Rep. Francis Rooney (R-Fla.) recently introduced a bill to bring much-needed transparency to front groups acting on behalf of the labor unions that support them. The Accountability for Represented Workers Act (H.R. 5665) would close the so-called “worker center” loophole that organized labor increasingly has used in recent years to avoid the democratic practices and financial transparency required by law. Closing that loophole would ensure that unions and their allied groups cannot skirt those requirements.

The need for transparency in the labor movement became evident in the 1950s, when the McClellan Committee revealed corruption, fraud, and other inappropriate behavior by leaders of labor organizations at the expense of their membership. As a result, Congress passed the Labor-Management Reporting and Disclosure Act, or LMRDA, which created strong protections for workers in labor unions. The Department of Labor was given the responsibility to enforce the LMRDA.

The protections of the LMRDA, however, only become meaningful if groups purporting to represent workers are treated as labor organizations subject to the law. For that reason, Congress provided a deliberately broad definition of what constitutes a labor organization. It also identified several examples of organizations that fall under that definition to ensure that certain organizations would not evade the law’s coverage. 

What Congress did not foresee, though, was the emergence of the modern worker center. These groups have proliferated in recent years, and while they are not new, in the past they were typically non-profit, community-based organizations that offered a variety of services to their members, including education, training, employment services and legal advice.

Today’s worker centers often have very different characteristics, and in many cases they receive much of their funding directly from traditional labor unions. Worker centers also have engaged in raucous demonstrations and other disruptive activities in order to pressure employers to accede to their demands, much like labor unions have been known to do. 

The modern worker center increasingly has become the public face of organized labor. By creating what appears to be a grassroots movement, these organizations avoid the reputation of the traditional labor union and use this model to attempt to skirt the regulatory framework that the LMRDA requires. 
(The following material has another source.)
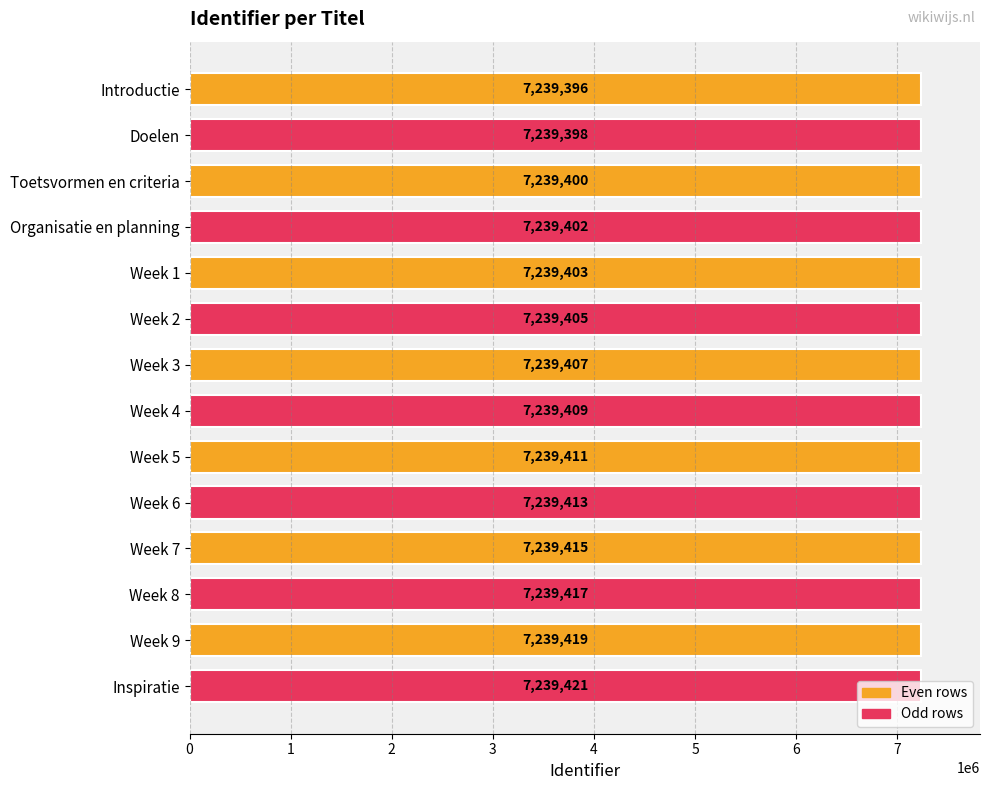

Which label corresponds to the largest value in the chart?

Inspiratie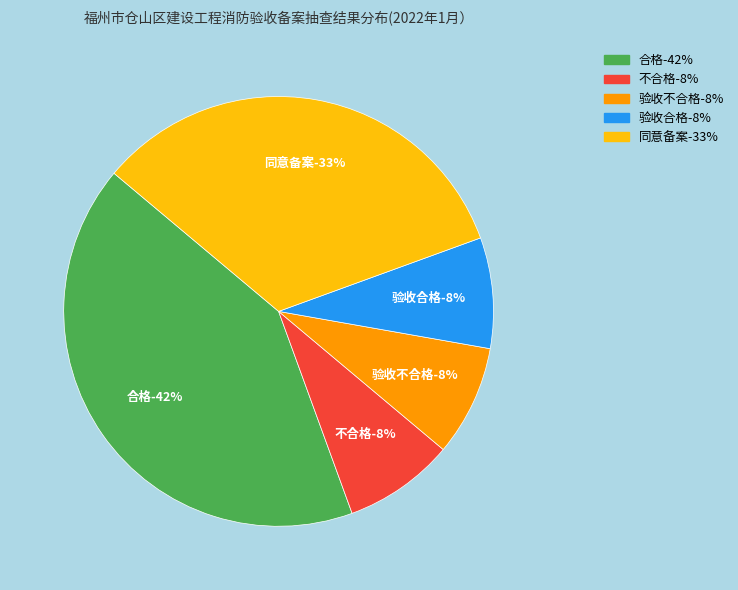

How many segments does this pie chart have?

5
In the past, the Department of Labor did not pursue worker centers despite their growing demands to employers. Instead, it previously adopted an erroneous interpretation of the law despite its own regulations and its LMRDA interpretive manual, which states that even informal groups can be labor organizations “irrespective of size or formal attributes.”

In a 2008 letter evaluating one particular worker center, the department incorrectly determined that the organization did not fall under LMRDA’s coverage. In doing so, the department ignored the fact that an organization does not need to have or seek a collective bargaining agreement with an employer in order to be classified as a labor organization. It also wrongly found that because the organization did not fit one of the several examples laid out in the LMRDA that it was not a labor organization, even though the LMRDA manual makes it clear that an organization need not match those examples to fall under the law.

Rooney’s bill would fix these errant interpretations of the LMRDA by clarifying the definition of a labor organization to prevent labor-backed groups from escaping the oversight that Congress intended. By bringing worker centers that engage with employers under the law’s coverage, the bill would add important protections for workers who choose to associate with those groups. 

One can expect that worker centers and their union allies will vehemently resist this added scrutiny. Assuming they have nothing to hide, however, their protests would seem unwarranted. If the additional oversight helps workers understand more about the finances of these groups and participate more democratically, then Congress will have done its job by passing the Accountability for Represented Workers Act.

Sean Redmond is Executive Director of Labor Policy at the U.S. Chamber of Commerce.